TEXT PROVIDED —

::::

Abstract
Background and aim
Physical inactivity is associated with an increased prevalence of atrial fibrillation (AF). We aim to evaluate whether cardiac rehabilitation (CR) motivates patients to become and stay physical active, and whether CR affects sinus rhythm maintenance and quality of life (QoL) in patients with persistent AF and moderate heart failure.
Methods
In the Routine versus Aggressive risk factor driven upstream rhythm Control for prevention of Early atrial fibrillation in heart failure study patients were randomized to conventional or targeted therapy. Targeted therapy contained next to optimal risk factor management a 3-month CR program, including self-reported physical activity and counseling. Successful physical activity was assessed in the targeted group, defined as activity of moderate intensity ≥ 150 min/week, or ≥ 75 min/week of vigorous intensity. AF was assessed at 1 year on 7-days Holter monitoring, QoL using general health, fatigue and AF symptom questionnaires.

::::

RECORDED DATA —
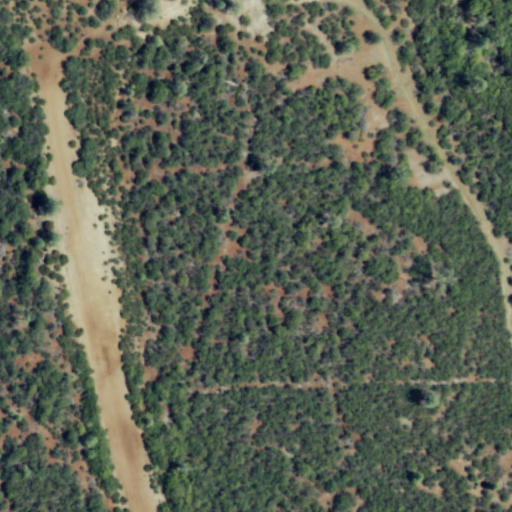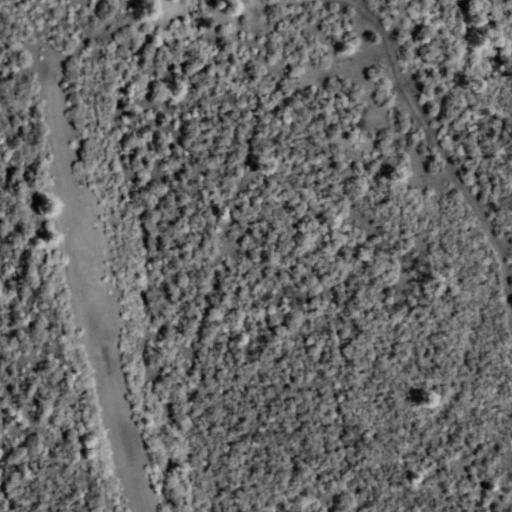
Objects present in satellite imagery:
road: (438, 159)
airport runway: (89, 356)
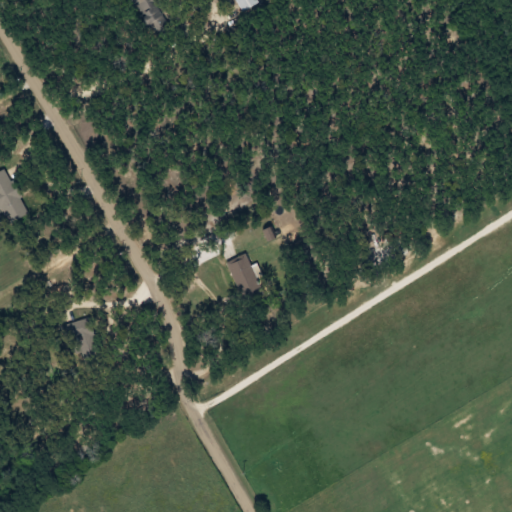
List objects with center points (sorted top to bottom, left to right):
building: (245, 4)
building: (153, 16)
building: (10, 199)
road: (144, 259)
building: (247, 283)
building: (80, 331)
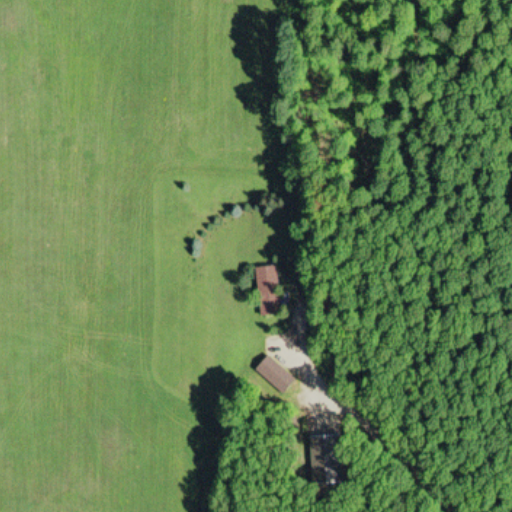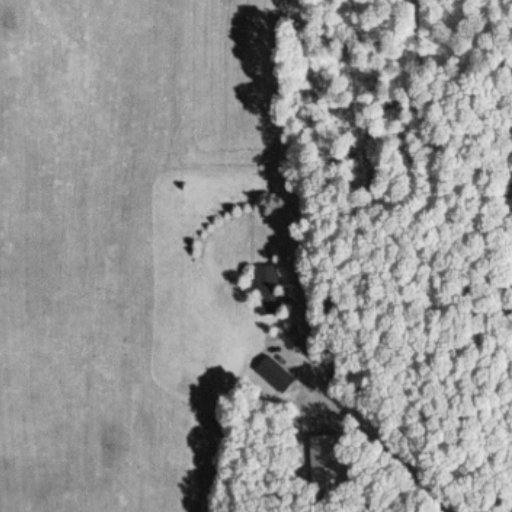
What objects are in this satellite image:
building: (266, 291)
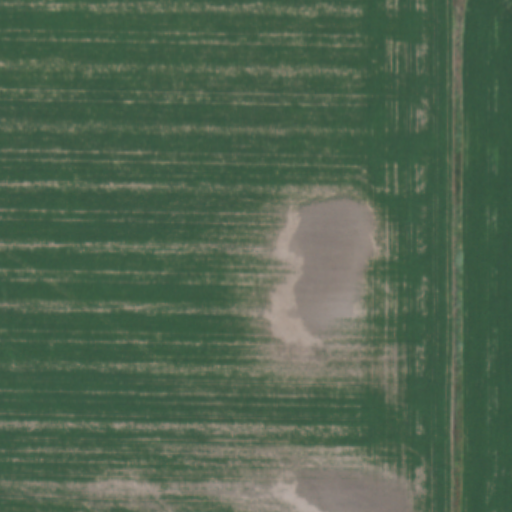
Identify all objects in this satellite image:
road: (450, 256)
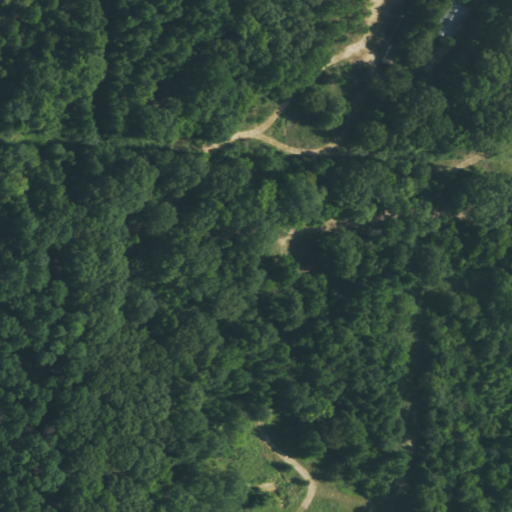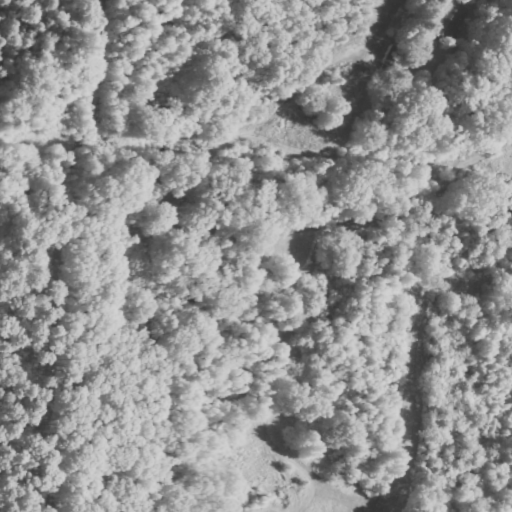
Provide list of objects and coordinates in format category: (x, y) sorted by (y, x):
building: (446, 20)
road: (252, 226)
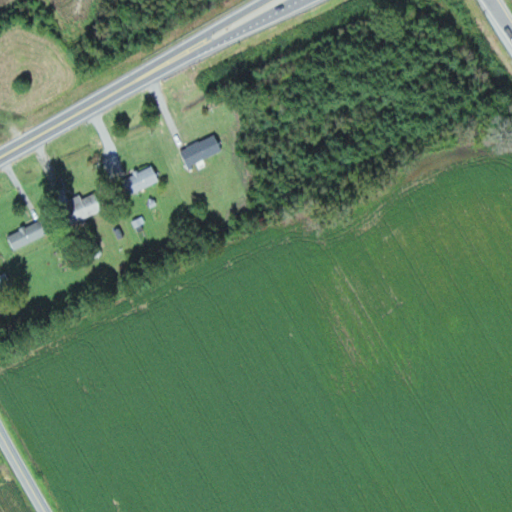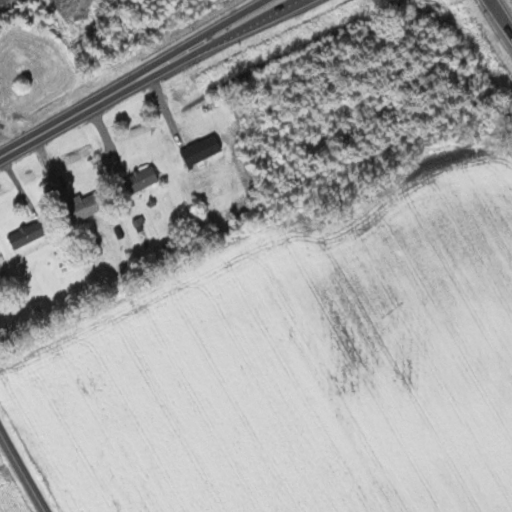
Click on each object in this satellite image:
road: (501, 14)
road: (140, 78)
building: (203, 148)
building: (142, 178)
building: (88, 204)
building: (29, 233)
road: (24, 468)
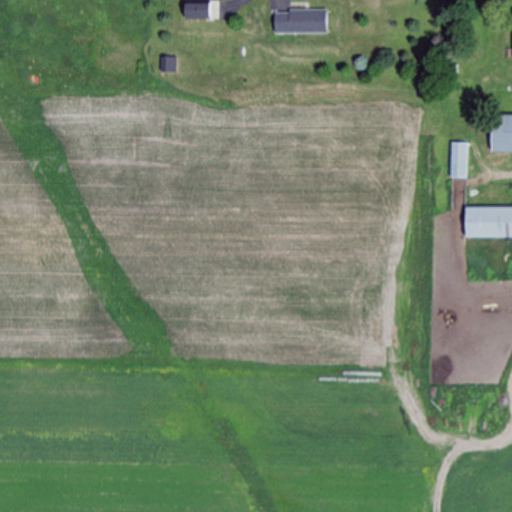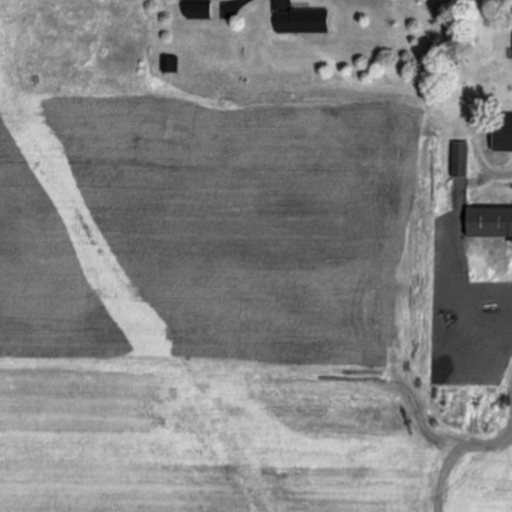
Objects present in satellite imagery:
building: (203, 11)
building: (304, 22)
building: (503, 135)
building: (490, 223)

::::

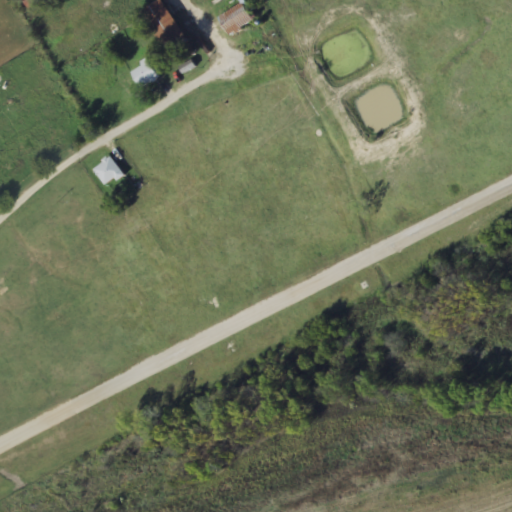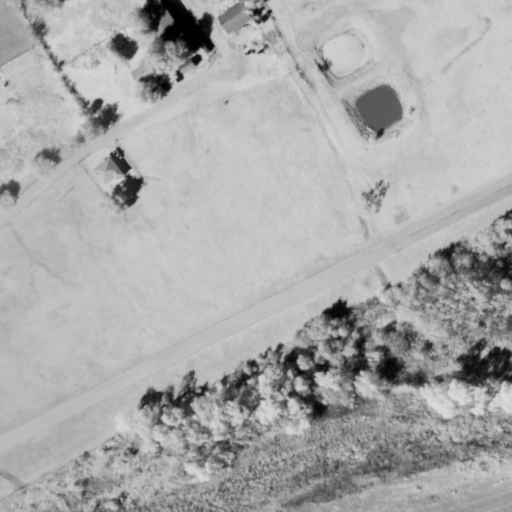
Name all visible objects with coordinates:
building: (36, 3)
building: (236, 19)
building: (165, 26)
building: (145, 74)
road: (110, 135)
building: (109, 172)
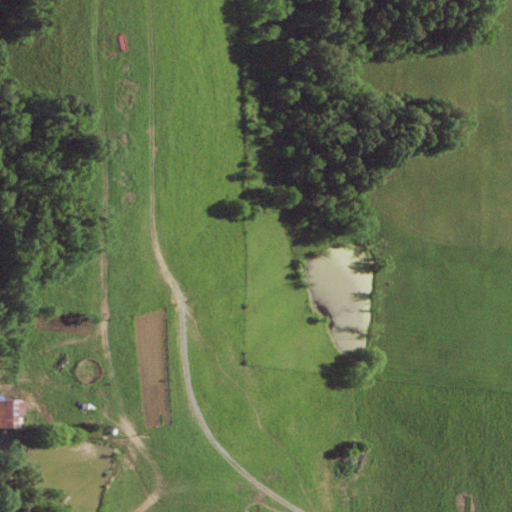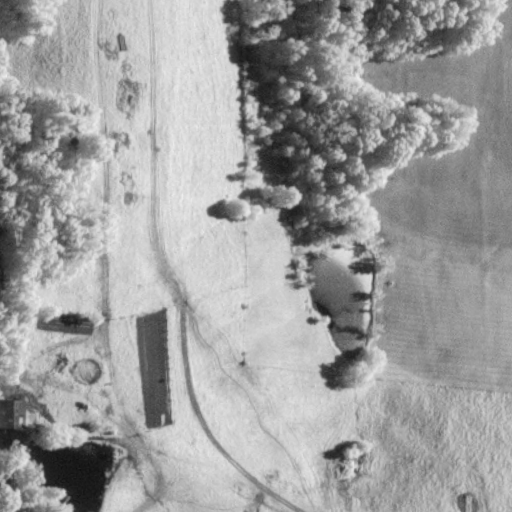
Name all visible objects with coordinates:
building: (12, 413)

::::

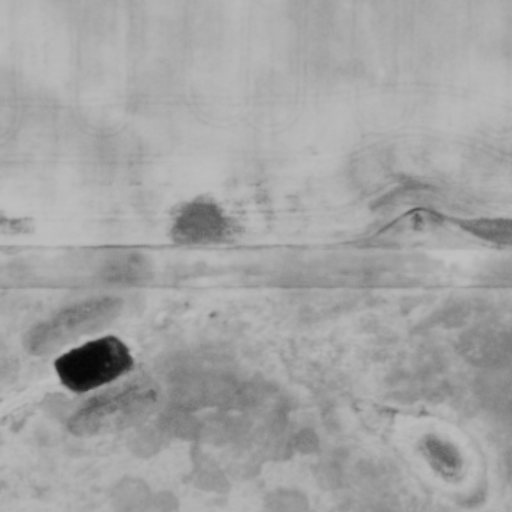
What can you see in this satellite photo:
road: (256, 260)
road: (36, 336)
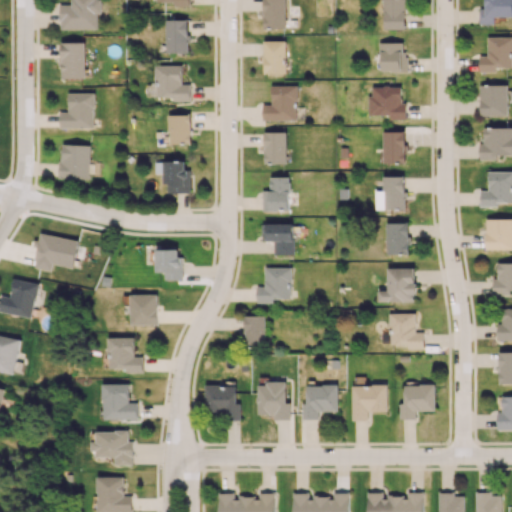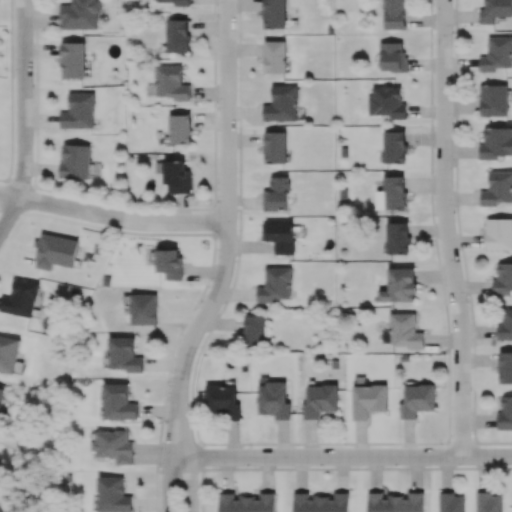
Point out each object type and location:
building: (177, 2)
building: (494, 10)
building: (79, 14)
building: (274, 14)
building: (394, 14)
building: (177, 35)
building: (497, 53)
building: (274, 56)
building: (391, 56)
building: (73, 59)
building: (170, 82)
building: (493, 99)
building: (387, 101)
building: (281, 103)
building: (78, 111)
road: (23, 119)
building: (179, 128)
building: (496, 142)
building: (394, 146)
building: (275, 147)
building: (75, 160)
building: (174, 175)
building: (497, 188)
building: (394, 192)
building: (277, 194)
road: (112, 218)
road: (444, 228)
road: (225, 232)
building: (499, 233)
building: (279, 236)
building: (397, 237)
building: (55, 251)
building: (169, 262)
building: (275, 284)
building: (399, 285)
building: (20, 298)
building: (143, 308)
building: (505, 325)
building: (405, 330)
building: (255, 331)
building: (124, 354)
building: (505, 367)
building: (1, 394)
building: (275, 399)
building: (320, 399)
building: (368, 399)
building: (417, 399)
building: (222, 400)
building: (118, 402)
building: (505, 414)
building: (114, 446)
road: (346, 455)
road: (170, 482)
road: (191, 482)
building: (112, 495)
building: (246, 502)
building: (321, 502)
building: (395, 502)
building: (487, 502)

::::

In the atrial fibrillation abstract above, condense the paragraph that begins "In the Routine versus Aggressive" into a short bulleted list that keeps its main facts.

- Patients in the Routine versus Aggressive risk factor driven upstream rhythm Control for prevention of Early atrial fibrillation in heart failure study were randomized to conventional or targeted therapy.
- Targeted therapy added a 3-month cardiac rehabilitation program, with self-reported physical activity and counseling, to optimal risk factor management.
- In the targeted group, successful physical activity meant at least 150 min/week of moderate intensity or at least 75 min/week of vigorous intensity.
- AF was assessed at 1 year with 7-day Holter monitoring.
- Quality of life was measured with general health, fatigue and AF symptom questionnaires.